The US and China are getting serious, and Australia will suffer collateral damage.

The Reserve Bank’s statement yesterday that it is holding the cash rate at 1.5 per cent feels strangely out of date.

Its decision to hold was to be expected, and its attempt not to frighten any domestic political horses with alarmist rhetoric is understandable. But in producing a statement almost word for word to that released a month ago, there is no recognition of the sharp deterioration in global confidence in recent weeks as a result of the trade war between the US and China whose economic implications are only just starting to bite.

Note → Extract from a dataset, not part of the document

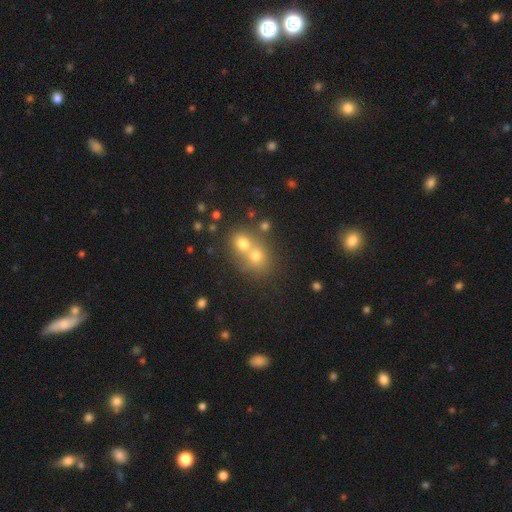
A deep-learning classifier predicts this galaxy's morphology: This is likely a smooth galaxy (69%). How rounded: likely round (73%). Merging: likely merger (60%).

Concerns are being reflected in vulnerable emerging markets as relations between China and the US are becoming seriously tense and now seem to be having a worrying military undertone.

There are already signs that the trade war is starting to affect China’s manufacturing output.

US President Donald Trump’s trade war is causing new concerns for global supply chains as the complex web of business interrelationships between China and the US begins to fray.

And the bad news, when it comes to the fallout from the trade war, is only just beginning.

An initial round of tariffs of 25 per cent on $US50 billion worth of Chinese exports to the US came into force in July and August.

Since then, Trump has upped the ante, imposing another round of 10 per cent tariffs on $US200bn ($279bn) worth of Chinese exports, which started only two weeks ago.

Ahead are a potential increase of the 10 per cent tariff on the $US200bn to 25 per cent and higher tariffs imposed on the rest of China’s $US500bn exports to the US.

Such shockwaves cannot help but hit the economy of China, Australia’s largest trading partner, no matter how confident the official rhetoric from Beijing or its potential for stimulatory measures.

Compare the tone of the RBA statement with the warning this week from IMF chief executive Christine Lagarde in a speech in Washington in which she paved the way for a drop in the fund’s global economic growth forecast when it meets in Bali next week.

“In July, we projected 3.9 per cent global growth for 2018 and 2019,” Lagarde said.

“The outlook has become less bright, as you will see from our updates forecast next week.

“If the current trade disputes were to escalate further, they could deliver a shock to a broader range of emerging and developing countries.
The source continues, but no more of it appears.